When thinking about this, I remembered that Tietjens, as a statistician, had a series of battles with government regarding the manipulation of figures.  This suggests that not much has changed, with the government still being accused of doctoring the numbers, and modern statisticians still worry about public faith in their figures.

However, in one respect the situation for mathematics now is worse than it was when Parade's End was written.  Would a contemporary author of Ford's prestige choose to make a character a mathematician to emphasise their virtue.  It suggests that the reputation of mathematics has been in decline since the 1920s when Russell and Ford were writing.  Could this be related to G. H. Hardy's 1940 statement
I have never done anything ‘useful’. No discovery of mine has made, or is likely to make, directly or indirectly, for good or ill, the least difference to the amenity of the world. (p 49, A Mathematician's Apology)
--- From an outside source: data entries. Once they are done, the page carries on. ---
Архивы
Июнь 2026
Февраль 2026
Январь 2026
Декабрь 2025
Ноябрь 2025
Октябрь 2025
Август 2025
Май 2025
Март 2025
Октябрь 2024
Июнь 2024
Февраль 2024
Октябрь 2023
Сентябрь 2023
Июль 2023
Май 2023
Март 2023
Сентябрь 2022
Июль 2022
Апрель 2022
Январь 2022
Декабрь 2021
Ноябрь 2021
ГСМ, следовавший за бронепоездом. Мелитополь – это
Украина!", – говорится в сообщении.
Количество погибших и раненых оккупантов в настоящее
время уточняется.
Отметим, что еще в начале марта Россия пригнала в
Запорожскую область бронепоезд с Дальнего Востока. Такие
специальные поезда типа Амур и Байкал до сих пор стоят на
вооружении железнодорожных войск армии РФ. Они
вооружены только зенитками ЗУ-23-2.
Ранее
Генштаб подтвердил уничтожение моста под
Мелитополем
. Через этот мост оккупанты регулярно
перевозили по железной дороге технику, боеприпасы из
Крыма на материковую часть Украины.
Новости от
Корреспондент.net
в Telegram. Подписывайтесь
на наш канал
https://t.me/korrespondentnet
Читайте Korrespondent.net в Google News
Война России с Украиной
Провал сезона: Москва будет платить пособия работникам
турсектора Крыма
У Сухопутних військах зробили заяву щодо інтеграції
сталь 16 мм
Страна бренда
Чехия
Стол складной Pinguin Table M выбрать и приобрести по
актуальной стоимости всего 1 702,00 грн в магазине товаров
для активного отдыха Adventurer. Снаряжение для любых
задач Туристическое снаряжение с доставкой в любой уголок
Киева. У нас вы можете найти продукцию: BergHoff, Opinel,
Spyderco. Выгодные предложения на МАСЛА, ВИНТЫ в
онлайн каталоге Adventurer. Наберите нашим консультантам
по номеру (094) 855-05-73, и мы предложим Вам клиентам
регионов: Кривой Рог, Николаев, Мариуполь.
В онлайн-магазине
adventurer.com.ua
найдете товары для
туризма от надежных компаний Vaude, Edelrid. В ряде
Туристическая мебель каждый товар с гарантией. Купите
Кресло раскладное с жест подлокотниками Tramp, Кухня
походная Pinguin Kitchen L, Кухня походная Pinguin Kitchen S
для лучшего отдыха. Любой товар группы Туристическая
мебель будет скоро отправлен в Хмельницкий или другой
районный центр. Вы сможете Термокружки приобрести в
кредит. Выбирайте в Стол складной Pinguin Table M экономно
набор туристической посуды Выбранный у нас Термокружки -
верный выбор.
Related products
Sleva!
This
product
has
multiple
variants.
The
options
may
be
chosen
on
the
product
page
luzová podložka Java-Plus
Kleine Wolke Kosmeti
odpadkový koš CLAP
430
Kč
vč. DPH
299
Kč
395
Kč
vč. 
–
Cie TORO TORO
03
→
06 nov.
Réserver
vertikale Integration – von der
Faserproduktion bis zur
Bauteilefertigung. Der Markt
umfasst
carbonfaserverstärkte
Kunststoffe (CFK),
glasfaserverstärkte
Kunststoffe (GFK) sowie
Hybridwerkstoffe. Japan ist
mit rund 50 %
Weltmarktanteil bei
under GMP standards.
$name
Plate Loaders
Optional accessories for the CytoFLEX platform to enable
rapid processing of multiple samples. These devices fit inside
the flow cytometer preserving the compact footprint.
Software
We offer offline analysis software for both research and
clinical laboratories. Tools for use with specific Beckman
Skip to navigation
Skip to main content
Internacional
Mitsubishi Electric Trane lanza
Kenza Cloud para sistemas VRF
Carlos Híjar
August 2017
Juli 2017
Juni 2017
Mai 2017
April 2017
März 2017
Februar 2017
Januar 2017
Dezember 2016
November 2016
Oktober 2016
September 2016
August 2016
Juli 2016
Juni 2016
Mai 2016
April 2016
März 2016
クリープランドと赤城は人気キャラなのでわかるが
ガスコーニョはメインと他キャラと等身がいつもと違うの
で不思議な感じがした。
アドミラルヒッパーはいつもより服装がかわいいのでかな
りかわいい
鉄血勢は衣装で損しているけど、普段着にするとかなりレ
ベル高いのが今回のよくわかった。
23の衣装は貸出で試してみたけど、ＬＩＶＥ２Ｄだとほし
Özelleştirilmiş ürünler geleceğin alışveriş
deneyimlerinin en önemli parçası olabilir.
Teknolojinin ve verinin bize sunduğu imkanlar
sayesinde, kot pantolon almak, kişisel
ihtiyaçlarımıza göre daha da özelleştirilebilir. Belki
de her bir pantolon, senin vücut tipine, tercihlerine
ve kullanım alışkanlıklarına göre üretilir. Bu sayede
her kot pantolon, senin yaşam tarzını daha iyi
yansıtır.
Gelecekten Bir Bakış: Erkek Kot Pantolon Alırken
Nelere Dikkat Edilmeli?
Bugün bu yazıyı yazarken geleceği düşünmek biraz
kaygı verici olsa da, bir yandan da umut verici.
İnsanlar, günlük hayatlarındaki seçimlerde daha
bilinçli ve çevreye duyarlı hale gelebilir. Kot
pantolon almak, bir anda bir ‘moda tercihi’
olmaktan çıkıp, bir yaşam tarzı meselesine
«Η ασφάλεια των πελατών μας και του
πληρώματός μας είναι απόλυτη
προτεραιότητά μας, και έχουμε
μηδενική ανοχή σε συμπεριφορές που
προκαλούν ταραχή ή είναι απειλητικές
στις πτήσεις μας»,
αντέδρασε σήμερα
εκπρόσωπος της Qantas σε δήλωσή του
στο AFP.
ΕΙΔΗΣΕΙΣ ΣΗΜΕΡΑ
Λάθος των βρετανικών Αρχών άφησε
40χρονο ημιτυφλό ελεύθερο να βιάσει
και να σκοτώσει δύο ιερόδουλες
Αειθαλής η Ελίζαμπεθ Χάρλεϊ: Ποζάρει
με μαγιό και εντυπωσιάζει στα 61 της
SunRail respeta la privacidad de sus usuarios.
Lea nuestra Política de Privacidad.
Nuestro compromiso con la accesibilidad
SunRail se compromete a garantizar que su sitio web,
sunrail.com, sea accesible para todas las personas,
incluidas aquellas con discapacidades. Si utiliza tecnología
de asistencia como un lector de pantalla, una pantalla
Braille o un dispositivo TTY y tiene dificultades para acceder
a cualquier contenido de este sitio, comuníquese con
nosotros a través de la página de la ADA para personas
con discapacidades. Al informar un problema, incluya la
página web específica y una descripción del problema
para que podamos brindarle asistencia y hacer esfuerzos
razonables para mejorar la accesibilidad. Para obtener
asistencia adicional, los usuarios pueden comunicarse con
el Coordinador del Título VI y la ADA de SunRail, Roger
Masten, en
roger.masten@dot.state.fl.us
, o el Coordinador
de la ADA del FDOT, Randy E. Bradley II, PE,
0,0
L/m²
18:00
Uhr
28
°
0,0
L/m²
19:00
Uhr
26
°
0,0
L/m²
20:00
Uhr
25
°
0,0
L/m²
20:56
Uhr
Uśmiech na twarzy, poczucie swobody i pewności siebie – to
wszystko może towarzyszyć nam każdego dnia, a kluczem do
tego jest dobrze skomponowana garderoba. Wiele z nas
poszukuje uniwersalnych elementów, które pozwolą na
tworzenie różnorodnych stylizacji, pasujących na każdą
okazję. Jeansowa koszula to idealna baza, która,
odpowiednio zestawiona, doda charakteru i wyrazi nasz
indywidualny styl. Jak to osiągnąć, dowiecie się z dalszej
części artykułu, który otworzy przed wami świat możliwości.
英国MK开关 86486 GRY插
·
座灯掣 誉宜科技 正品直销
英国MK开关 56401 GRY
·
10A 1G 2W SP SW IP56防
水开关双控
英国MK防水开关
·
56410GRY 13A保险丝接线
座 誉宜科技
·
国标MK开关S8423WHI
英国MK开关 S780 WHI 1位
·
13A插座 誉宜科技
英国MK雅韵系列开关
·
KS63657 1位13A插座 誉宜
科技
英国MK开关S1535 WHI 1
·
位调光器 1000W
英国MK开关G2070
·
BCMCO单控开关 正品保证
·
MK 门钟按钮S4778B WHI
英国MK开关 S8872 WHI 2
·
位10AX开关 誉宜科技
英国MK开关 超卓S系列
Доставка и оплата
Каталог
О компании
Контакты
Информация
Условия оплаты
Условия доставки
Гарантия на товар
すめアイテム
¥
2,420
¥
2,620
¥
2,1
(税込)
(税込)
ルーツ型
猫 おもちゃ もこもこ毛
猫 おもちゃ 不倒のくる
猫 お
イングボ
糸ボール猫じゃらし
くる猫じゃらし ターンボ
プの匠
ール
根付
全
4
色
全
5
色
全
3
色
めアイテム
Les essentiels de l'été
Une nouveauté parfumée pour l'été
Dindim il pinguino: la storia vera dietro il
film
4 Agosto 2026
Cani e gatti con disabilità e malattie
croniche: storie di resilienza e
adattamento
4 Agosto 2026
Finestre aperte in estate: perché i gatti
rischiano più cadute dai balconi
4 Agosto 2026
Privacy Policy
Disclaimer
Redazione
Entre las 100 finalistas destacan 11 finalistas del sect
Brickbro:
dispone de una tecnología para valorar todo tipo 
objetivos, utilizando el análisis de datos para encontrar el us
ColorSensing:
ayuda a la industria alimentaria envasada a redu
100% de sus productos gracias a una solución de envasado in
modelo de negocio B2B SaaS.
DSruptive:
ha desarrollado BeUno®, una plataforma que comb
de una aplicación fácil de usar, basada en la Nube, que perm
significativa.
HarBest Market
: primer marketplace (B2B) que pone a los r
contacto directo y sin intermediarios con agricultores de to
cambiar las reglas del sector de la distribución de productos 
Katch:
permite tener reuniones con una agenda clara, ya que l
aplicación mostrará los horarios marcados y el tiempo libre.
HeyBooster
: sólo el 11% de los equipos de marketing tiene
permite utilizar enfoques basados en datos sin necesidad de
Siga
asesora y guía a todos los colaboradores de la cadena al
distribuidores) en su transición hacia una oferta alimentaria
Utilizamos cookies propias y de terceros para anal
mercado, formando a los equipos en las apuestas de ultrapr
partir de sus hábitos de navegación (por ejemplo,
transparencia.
Hardy's autobiography is significantly different from Borel's.  Since this time, British (pure) mathematics, which encompasses probability, has abandoned the world that Tietjens and Borel lived in, and isolated itself in academic cloisters, to everyone's detriment.

As a footnote, Hardy, who is credited with introducing continental 'rigour'  (rigour mortis?) , into British mathematics, opposed the Cambridge Mathematical Tripos, on which the Wranglers were selected, because he felt it had ossified British mathematics.  That might have been the case, but the Tripos produced more than just pure mathematicians, it delivered leaders in professions as diverse as the law, medicine, the church, politics, as well as actuaries.